Я рассматриваю свое горло в зеркале ванной. Пять синяков, темная полоса вокруг шеи.
Бросаю взгляд на Панча, свернувшегося на плиточном полу. Хромой кот и я. Ну и парочка.
Я не стану заявлять в полицию о вчерашнем вечере. Не стану, потому что не могу. Разумеется, доказательство есть – отпечатки пальцев на моей коже.
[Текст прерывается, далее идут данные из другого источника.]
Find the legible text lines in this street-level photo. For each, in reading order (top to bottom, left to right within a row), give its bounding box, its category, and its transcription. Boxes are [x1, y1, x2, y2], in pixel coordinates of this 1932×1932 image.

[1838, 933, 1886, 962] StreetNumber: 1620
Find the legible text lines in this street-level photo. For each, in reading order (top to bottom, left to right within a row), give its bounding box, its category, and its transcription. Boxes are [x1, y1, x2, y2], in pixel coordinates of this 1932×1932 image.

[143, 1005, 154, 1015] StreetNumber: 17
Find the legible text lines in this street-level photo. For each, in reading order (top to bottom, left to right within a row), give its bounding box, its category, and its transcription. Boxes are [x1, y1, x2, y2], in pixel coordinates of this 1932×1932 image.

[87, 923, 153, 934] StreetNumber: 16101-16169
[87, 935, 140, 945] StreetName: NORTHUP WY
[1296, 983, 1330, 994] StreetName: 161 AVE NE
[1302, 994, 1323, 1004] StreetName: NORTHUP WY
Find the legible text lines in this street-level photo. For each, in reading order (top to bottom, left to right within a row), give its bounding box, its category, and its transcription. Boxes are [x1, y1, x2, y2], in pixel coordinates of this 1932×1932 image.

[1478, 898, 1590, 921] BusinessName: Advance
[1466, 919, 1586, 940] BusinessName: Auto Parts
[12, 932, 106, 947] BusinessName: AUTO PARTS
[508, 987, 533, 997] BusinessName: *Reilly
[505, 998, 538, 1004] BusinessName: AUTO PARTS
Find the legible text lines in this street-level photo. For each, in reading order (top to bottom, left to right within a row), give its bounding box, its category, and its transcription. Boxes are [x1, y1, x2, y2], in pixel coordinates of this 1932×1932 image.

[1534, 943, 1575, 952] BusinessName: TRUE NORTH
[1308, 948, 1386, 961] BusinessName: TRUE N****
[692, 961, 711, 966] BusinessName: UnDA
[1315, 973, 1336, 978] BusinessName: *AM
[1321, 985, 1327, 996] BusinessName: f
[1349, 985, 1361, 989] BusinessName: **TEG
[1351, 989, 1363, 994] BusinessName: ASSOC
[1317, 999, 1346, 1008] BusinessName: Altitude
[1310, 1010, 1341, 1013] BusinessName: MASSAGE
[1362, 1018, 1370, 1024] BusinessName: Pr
Но полицейские прежде всего захотят узнать, зачем Алистер был здесь, а правда в том, что… Я предложила подростку, чьих родных я преследовала, тусоваться в моем цокольном этаже. Понимаете, в качестве замены моему умершему ребенку и умершему мужу. Это выглядит не очень хорошо.
– Выглядит не очень хорошо, – говорю я, проверяя, как звучит мой голос.
А звучит он слабо, устало.
Выхожу из ванной и спускаюсь по лестнице. Глубоко в кармане халата телефон ударяется о мое бедро.
Я собираю разбитое стекло, подметаю пол, выбрасываю все в контейнер для мусора. Стараюсь не думать о том, как Рассел схватил меня, стал душить. Как стоял надо мной, а потом топтал мерцающие осколки.
Под ногами доски из белой березы сверкают, как пляж.
За кухонным столом я верчу в руках резак для картона, прислушиваюсь к щелканью лезвия, когда оно скользит взад-вперед.
Я смотрю на ту сторону сквера. Дом Расселов тоже смотрит на меня пустыми глазницами окон. Интересно, где они. Интересно, где он.
Нужно было лучше примериться. Сильнее ударить. Представляю себе, как лезвие разрезает ему куртку, вспарывает кожу.